=== CHALLENGE 1 ===
From the club profile below, list every club that it names as having eliminated Centro Social Pariacoto from a Copa Perú competition.

=== SOURCE PASSAGE ===
════

Centro Social Pariacoto
- Full name: Club Deportivo Centro Social de Pariacoto
- Nickname: Vendaval del valle del Río Grande
- Founded: February 5, 1961; 65 years ago
- Ground: Estadio Municipal, Casma
- Chairman: Jorge Valverde Cueva
- Manager: Barnaby Llosa
- League: Copa Perú
| Home colours | Away colours |

= Centro Social Pariacoto =

Club Deportivo Centro Social de Pariacoto (sometimes referred as Centro Social Pariacoto) is a Peruvian football club, playing in the city of Pariacoto, Áncash, Peru. The club currently participates in the Peruvian Tercera División, the third tier of Peruvian football.

==History==
The Centro Social Pariacoto was founded on February 5, 1961.

In the 2011 Copa Perú, the club qualified to the Provincial Stage, but was eliminated by Defensor Porteño in the semifinals.

In the 2022 Copa Perú, the club qualified to the 2022 Liga Departamental de Áncash, but was eliminated by San Andrés de Runtu in the first stage.

In the 2023 Copa Perú, the club qualified to the 2023 Liga Departamental de Áncash, but was eliminated by San Marcos in the semifinals.

===Liga 3===
In the inaugural 2025 Liga 3 season, the club was placed in Group 2 of the regional stage. Its debut at the semi-professional level did not go as expected, as it was scheduled to face Unión Huaral away from home in the opening round; however, due to the lack of player accreditation cards, the match could not be officially played and the team lost by walkover.

════

=== PROVIDED MATERIAL ===
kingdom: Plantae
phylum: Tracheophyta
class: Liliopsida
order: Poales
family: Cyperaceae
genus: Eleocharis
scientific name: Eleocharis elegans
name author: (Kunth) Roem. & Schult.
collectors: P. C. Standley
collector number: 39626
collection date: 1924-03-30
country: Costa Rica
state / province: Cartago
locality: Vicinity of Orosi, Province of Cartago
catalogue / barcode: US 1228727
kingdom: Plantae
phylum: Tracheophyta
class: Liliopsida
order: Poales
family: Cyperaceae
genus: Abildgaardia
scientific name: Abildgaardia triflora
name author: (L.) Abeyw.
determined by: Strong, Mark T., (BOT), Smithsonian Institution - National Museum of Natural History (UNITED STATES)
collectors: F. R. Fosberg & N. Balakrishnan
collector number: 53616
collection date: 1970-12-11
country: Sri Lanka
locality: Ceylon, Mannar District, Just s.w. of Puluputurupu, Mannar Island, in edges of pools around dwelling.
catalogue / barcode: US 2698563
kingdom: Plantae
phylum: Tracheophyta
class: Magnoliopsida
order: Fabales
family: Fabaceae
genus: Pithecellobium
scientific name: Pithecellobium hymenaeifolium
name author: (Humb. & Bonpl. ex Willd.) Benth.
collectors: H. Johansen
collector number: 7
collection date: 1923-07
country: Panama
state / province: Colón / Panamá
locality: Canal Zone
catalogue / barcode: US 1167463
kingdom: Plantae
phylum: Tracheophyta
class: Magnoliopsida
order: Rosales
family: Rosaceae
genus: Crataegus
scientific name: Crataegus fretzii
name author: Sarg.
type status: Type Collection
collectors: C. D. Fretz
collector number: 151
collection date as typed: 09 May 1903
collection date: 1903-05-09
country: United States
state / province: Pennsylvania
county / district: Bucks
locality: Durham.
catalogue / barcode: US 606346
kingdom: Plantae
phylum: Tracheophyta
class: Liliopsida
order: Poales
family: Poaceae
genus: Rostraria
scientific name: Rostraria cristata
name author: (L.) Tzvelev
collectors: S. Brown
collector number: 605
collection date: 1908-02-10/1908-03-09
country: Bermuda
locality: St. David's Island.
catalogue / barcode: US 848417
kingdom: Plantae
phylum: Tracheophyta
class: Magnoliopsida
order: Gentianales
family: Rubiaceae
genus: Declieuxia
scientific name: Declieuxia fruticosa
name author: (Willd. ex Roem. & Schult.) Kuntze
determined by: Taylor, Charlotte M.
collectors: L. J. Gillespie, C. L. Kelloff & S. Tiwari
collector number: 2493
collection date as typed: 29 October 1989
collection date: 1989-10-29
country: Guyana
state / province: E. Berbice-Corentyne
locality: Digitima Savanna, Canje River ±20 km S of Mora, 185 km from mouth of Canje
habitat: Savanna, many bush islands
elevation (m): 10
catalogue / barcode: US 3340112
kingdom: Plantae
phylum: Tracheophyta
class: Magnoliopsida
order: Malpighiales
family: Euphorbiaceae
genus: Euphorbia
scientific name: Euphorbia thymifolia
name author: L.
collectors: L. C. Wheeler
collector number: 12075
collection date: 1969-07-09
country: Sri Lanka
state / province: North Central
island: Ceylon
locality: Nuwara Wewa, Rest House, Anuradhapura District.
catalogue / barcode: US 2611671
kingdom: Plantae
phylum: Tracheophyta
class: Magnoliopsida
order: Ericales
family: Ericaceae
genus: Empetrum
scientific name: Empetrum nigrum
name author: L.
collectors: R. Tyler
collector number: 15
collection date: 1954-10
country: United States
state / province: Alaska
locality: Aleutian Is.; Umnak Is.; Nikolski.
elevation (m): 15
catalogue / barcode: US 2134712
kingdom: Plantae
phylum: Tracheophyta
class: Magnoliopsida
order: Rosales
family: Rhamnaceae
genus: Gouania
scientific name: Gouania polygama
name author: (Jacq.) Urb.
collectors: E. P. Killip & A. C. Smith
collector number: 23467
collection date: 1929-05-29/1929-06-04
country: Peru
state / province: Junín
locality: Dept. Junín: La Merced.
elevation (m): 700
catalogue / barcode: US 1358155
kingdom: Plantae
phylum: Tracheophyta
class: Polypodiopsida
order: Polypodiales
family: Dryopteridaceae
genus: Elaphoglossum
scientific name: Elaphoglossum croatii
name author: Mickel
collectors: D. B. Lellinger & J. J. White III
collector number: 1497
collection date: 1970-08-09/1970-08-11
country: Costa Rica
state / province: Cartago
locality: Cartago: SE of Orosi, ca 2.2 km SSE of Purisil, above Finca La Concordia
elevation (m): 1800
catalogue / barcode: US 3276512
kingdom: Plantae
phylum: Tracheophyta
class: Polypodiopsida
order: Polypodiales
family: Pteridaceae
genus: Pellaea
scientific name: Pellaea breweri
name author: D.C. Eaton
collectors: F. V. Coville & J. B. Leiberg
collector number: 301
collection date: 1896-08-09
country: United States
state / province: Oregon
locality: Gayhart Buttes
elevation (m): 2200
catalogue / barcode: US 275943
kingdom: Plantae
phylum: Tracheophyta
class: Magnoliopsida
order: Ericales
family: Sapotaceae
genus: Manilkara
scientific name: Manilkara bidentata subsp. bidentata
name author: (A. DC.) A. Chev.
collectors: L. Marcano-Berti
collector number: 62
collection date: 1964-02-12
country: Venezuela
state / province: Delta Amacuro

════

=== CHALLENGE 2 ===
In the records, reproduce the lines from the line containing "locality: Dept. Junín: La Merced." to the line containing "genus: Pellaea", including both of those lines.

=== FINAL ANSWER 1 ===
Defensor Porteño
San Andrés de Runtu
San Marcos

=== FINAL ANSWER 2 ===
locality: Dept. Junín: La Merced.
elevation (m): 700
catalogue / barcode: US 1358155
kingdom: Plantae
phylum: Tracheophyta
class: Polypodiopsida
order: Polypodiales
family: Dryopteridaceae
genus: Elaphoglossum
scientific name: Elaphoglossum croatii
name author: Mickel
collectors: D. B. Lellinger & J. J. White III
collector number: 1497
collection date: 1970-08-09/1970-08-11
country: Costa Rica
state / province: Cartago
locality: Cartago: SE of Orosi, ca 2.2 km SSE of Purisil, above Finca La Concordia
elevation (m): 1800
catalogue / barcode: US 3276512
kingdom: Plantae
phylum: Tracheophyta
class: Polypodiopsida
order: Polypodiales
family: Pteridaceae
genus: Pellaea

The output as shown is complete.